Random Walk

Posted on May 26, 2012


The random walk is a thought experiment (we hope) that underpins a lot of formal statistics and error analysis. The idea is that for every step, you flip a coin. Heads, you move forwards; tails, you move back. You take a total of n steps. How far are you likely to travel?

If you’re experienced with these things, you know that the (net) distance is proportional to the square root of the number of steps. Let’s do a simulation to show, empirically, that this is true. We’ll see that this requires not only measures, but measures of measures. (There’s another way that uses measures of measures of measures, but let’s not go there!)

Our underlying plan is to make a source collection that represents a single walk. It will have one case for each step. The steps will have values of +1 or –1 for forward or back; that way, your position at the end of the entire walk is simply the sum of these steps. We’ll collect measures to get 1000 end-positions for that length of walk, then collect measure from that to get typical distances for each length. This diagram gives you the overview:

The key Fathom-Jedi move you’ll see is figuring out how to get the size of the walk into the final collection. That’s using the measures N and NN. I have forgotten to do this many times, grasshopper; when you forget you’ll just have to go back and put them in.

  1. Make a collection with ten cases. (This is for a random walk with ten steps). Make step random, either +1 or –1. One good formula is
    randomPick( 1, –1 ).
  2. Now make some measures:
    One of them is end; make this the position at the end of the walk. That’s sum( step ).
    Another is N, the total number of steps. Jedi step one. You’ll see why we need this. Formula: count( ).
  3. Collect 1000 measures. Plot end. Notice that you have two attributes in that measures collection, N and end. (Note: of course, set animation off. I set the number of measures to 1000 and set it to “Replace existing cases.”)

1000 runs of a 10-step random walk.

This is the distribution of where you wind up after ten steps.

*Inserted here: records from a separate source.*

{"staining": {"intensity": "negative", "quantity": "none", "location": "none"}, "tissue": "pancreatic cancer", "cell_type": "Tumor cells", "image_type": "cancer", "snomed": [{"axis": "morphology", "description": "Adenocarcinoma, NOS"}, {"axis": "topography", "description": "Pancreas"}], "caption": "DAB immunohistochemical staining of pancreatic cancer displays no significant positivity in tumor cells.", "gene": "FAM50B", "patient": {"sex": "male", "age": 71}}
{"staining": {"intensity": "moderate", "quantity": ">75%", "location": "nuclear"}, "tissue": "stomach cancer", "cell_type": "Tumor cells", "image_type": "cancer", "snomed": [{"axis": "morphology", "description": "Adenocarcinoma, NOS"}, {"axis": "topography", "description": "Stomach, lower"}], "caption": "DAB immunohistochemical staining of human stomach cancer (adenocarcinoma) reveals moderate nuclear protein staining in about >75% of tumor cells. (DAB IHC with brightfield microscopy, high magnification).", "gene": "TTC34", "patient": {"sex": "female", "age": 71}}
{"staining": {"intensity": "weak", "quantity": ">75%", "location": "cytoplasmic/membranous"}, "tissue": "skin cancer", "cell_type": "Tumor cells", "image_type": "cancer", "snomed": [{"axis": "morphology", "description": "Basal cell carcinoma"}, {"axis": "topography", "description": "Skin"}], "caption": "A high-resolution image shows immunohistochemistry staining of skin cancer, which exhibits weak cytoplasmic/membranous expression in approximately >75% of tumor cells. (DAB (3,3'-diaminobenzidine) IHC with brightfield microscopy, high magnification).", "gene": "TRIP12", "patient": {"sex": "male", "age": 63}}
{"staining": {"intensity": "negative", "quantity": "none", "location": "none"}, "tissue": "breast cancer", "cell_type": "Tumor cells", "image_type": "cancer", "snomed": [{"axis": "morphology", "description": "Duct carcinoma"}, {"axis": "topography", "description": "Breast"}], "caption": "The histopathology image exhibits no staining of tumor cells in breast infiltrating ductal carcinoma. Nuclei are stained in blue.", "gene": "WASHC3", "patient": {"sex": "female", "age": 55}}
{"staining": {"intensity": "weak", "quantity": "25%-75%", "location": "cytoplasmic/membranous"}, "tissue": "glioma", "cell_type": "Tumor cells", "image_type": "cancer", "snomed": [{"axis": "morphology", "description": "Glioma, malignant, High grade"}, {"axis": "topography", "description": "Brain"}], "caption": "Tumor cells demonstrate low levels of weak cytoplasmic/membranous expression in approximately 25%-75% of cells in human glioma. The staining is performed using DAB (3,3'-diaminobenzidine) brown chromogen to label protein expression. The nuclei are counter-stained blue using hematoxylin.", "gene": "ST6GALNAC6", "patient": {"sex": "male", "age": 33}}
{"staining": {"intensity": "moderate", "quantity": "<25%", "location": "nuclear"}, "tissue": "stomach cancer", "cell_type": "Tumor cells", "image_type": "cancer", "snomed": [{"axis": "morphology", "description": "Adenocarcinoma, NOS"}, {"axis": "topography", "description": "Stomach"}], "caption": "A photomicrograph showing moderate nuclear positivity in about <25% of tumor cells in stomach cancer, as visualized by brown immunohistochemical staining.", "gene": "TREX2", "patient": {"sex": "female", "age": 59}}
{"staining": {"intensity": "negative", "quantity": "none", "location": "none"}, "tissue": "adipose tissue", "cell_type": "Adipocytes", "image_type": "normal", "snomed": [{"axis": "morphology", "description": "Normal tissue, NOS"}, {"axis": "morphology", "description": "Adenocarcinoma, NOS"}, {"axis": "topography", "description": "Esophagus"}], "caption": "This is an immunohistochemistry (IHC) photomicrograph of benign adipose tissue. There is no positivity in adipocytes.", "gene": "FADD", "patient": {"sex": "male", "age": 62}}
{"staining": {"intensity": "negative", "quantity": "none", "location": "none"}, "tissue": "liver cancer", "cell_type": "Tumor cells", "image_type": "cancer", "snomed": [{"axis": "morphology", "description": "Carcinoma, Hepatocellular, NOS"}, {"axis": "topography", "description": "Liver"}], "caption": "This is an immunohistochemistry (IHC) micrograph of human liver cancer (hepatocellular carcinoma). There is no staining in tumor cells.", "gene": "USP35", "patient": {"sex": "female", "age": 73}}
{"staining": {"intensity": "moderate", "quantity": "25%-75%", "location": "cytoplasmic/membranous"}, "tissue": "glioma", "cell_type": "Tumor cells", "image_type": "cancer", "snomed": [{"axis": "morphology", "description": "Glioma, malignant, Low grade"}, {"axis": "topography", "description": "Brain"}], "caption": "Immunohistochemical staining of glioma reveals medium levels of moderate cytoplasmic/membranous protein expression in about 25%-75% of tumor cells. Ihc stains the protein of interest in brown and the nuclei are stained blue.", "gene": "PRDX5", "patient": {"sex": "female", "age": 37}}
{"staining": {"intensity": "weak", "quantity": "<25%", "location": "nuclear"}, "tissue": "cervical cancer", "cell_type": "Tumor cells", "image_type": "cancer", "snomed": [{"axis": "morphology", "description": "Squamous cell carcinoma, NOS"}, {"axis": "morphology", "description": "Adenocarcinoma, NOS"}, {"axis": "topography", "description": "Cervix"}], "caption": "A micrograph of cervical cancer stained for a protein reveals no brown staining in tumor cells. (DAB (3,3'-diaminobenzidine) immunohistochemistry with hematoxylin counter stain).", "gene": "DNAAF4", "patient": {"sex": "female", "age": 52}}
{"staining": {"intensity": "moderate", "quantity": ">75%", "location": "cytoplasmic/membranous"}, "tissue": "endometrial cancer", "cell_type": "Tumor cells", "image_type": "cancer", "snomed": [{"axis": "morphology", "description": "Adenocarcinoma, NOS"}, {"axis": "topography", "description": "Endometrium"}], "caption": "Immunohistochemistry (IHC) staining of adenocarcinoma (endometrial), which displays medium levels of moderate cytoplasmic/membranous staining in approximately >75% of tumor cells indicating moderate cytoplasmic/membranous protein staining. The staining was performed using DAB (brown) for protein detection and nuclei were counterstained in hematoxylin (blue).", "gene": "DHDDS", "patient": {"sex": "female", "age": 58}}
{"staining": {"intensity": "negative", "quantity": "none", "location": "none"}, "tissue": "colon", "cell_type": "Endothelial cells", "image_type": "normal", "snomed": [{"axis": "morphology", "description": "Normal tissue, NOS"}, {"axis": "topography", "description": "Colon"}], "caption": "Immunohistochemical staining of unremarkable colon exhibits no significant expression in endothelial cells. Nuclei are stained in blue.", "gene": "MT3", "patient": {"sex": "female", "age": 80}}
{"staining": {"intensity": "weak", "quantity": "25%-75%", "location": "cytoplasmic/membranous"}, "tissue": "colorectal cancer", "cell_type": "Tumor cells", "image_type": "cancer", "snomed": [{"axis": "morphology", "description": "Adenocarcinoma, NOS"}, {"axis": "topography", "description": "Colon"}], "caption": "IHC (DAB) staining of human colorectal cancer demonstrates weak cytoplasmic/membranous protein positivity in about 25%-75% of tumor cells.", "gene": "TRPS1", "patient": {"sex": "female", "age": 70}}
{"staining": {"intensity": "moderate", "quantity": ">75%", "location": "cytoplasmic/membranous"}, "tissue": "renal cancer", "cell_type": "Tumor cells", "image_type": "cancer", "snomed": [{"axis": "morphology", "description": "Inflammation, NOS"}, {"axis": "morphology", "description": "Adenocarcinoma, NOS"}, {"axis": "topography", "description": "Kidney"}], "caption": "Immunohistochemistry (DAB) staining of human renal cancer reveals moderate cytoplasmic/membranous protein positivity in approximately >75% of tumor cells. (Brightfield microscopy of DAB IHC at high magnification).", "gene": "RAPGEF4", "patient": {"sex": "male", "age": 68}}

This is, of course, a binomial distribution. You could use randomBinomial( ) to shortcut this, but simulating the individual steps helps students understand what’s going on.

So far, straightforward. Now for the new stuff.

  1. In the measures collection, make a measure, spread, which is a measure of spread such as the standard deviation of end: a good formula is s( end ).
    In my class, we used MAD, the mean absolute deviation, which is mean( | end | ).
  2. The Jedi move, part 2: Make another measure NN, which should be the same as all those values of N. We need it so that the spread we get will “know” what the original number of steps was.
    A good formula: mean( N )
  3. Collect measures. (Note: be sure to select Collect Measures and not Collect More Measures! The latter will just replace the thousand measures you got before.) Now you should have a collection bizarrely named Measures from Measures from Collection1.
  4. Set this new, third collection to collect one measure, no animation, do not replace existing cases.

Let’s think about this. The spread—whether you use standard deviation, MAD, or some other measure of spread such as IQR—is a way of describing how far end is from zero, which in turn is a typical value for how far the random walker is from where he or she started.

Now we’re ready to make random walks with more steps, and record how far from the origin we typically get.

  1. Increase the size of the original collection (the number of steps) to 20 (i.e., add 10).
  2. Collect More Measures” in the newest, third collection. This records the spread for 1000 runs of a 20-step walk, along with NN, which is 20, the number of steps.
  3. Plot spread against NN.
  4. Continue to increase the size of the random walk by adding cases to the original collection, collecting measures, and looking at the graph. You’ll see a relationship between the number of steps (NN), the “spread,” spread. Work you way up past N=1000. More if you can!

SD of ending position for various walk lengths.

So the graph shows that the more steps you take (NN) the farther you’re likely to wind up from your start. But it’s not linear; there’s a kind of diminishing returns that takes effect. High-school students in precalculus generally recognize this as the “lazy parabola” or, if you’re lucky, the square root function.

Because we used standard deviation in this example, you don’t really need a coefficient. If you use MAD like me, you should use K * sqrt( NN ) to model the function, where K is the name of a slider which you use to adjust that coefficient and make the function fit. The illustration shows how the coefficient from our data is very close to 1.00.